(What to do) Can you return the records below exactly as they stand, but only from the first line through the one with "table lamp: present"?

### The data ###

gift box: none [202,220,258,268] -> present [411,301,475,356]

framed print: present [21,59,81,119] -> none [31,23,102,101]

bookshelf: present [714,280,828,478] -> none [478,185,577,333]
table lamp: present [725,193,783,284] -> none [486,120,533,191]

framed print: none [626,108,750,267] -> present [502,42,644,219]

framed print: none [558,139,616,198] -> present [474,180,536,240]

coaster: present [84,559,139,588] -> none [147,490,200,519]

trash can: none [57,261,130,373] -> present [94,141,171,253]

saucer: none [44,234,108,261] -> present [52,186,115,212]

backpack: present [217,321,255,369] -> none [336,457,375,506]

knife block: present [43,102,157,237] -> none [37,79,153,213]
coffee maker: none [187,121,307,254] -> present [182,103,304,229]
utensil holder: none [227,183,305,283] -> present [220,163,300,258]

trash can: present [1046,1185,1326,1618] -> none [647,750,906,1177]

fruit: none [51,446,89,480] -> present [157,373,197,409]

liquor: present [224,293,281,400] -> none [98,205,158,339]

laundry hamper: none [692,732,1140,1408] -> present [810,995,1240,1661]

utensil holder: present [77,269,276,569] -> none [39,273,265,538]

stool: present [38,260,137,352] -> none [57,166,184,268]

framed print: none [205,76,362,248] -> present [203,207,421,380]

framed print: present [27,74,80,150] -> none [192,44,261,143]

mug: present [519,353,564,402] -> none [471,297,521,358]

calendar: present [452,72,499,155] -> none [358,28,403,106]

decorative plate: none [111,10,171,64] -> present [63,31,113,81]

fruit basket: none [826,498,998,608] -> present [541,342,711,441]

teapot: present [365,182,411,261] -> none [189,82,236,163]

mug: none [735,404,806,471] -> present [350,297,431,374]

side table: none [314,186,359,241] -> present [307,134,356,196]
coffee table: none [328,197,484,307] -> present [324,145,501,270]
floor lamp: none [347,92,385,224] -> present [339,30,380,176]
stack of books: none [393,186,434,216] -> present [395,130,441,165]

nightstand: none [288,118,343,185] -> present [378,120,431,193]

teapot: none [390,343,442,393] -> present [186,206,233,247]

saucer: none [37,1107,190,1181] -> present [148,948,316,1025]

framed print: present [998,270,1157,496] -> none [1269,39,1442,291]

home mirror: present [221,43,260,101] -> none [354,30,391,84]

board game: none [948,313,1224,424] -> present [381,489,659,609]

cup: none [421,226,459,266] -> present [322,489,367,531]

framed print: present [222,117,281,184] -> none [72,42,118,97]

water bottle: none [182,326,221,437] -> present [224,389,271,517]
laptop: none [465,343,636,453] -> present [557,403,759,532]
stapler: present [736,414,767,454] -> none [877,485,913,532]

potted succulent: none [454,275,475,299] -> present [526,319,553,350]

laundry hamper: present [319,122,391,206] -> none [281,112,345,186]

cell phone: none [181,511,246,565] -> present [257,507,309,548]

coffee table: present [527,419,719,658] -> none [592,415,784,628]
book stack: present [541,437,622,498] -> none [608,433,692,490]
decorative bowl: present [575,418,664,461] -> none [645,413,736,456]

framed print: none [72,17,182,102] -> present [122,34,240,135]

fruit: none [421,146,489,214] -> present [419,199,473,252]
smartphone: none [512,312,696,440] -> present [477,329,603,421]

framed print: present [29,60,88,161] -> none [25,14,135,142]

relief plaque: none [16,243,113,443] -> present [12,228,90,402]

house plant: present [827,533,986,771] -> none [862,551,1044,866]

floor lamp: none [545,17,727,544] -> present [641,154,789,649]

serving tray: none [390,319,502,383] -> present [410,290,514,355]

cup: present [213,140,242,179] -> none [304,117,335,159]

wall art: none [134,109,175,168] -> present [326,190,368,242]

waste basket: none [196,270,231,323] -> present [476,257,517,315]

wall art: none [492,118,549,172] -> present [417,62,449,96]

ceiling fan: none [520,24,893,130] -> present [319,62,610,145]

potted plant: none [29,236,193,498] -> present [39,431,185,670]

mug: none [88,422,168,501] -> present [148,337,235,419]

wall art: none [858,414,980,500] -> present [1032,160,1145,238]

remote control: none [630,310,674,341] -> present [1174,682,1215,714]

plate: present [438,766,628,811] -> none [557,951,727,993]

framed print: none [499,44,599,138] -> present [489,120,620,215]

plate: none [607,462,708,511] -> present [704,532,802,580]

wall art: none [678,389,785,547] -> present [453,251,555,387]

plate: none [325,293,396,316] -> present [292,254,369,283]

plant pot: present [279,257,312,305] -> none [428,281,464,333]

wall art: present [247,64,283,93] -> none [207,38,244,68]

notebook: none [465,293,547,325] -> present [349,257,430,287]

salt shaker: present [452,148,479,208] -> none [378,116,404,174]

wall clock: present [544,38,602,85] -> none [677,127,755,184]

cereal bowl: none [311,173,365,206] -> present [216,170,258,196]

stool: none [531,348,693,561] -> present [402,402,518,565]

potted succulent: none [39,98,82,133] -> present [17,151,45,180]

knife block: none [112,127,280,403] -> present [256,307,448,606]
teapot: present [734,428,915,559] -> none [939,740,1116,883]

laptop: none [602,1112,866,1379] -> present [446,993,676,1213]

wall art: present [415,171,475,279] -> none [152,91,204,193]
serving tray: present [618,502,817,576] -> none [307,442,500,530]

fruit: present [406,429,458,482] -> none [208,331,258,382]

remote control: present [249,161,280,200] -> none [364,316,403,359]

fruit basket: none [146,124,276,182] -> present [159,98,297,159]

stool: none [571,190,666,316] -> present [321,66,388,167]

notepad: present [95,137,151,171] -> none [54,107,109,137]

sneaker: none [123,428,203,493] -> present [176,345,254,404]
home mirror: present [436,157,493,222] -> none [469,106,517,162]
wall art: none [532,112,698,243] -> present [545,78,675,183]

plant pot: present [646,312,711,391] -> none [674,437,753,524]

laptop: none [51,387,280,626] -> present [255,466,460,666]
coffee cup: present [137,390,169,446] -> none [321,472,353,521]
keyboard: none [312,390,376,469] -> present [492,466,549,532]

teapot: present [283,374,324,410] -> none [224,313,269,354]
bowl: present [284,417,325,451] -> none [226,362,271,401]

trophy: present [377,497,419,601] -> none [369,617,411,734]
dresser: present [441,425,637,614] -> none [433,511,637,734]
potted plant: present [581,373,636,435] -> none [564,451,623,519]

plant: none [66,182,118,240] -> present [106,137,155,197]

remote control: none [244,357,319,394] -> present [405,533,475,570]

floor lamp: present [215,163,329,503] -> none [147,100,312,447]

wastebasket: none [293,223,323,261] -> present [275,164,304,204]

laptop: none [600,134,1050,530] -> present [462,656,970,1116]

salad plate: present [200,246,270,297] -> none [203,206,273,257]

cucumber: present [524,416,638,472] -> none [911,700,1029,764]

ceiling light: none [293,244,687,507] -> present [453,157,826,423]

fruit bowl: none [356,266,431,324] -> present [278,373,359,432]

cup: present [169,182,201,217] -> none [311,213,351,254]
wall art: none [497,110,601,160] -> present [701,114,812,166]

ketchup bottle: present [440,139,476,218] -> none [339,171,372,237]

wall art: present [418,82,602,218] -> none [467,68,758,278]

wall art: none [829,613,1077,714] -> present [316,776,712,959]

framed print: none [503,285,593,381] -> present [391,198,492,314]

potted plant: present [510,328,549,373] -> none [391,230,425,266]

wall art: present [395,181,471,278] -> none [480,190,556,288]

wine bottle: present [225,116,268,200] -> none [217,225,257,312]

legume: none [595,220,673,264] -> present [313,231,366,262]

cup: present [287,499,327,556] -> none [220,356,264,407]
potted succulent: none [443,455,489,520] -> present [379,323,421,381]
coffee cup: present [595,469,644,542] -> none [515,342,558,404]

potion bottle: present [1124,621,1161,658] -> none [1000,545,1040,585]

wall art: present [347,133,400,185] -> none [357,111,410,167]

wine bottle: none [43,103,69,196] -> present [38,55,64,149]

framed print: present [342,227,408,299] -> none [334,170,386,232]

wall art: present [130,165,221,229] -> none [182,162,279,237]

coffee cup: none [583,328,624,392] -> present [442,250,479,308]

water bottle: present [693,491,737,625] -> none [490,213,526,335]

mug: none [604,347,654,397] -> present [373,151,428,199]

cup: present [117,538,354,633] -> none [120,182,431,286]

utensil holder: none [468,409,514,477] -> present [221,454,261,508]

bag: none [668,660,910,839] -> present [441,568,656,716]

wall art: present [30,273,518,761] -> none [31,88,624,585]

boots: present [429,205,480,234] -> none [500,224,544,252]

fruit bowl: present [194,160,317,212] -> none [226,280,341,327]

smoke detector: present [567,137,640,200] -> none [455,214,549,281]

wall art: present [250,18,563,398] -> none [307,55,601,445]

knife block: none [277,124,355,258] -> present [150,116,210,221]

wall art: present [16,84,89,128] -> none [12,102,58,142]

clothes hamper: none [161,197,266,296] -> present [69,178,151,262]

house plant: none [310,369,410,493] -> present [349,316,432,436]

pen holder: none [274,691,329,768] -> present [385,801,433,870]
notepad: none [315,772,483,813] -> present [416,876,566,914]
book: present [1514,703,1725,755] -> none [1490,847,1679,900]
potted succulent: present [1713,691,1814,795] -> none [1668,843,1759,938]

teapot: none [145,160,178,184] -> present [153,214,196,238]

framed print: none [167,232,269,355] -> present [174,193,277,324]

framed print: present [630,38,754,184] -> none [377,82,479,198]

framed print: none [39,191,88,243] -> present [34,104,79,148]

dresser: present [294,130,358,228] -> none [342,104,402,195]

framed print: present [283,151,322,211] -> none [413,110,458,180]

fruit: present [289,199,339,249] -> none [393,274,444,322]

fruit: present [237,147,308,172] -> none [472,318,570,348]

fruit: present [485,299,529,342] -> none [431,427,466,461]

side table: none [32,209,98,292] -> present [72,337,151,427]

###

(Result of this task)
gift box: none [202,220,258,268] -> present [411,301,475,356]

framed print: present [21,59,81,119] -> none [31,23,102,101]

bookshelf: present [714,280,828,478] -> none [478,185,577,333]
table lamp: present [725,193,783,284] -> none [486,120,533,191]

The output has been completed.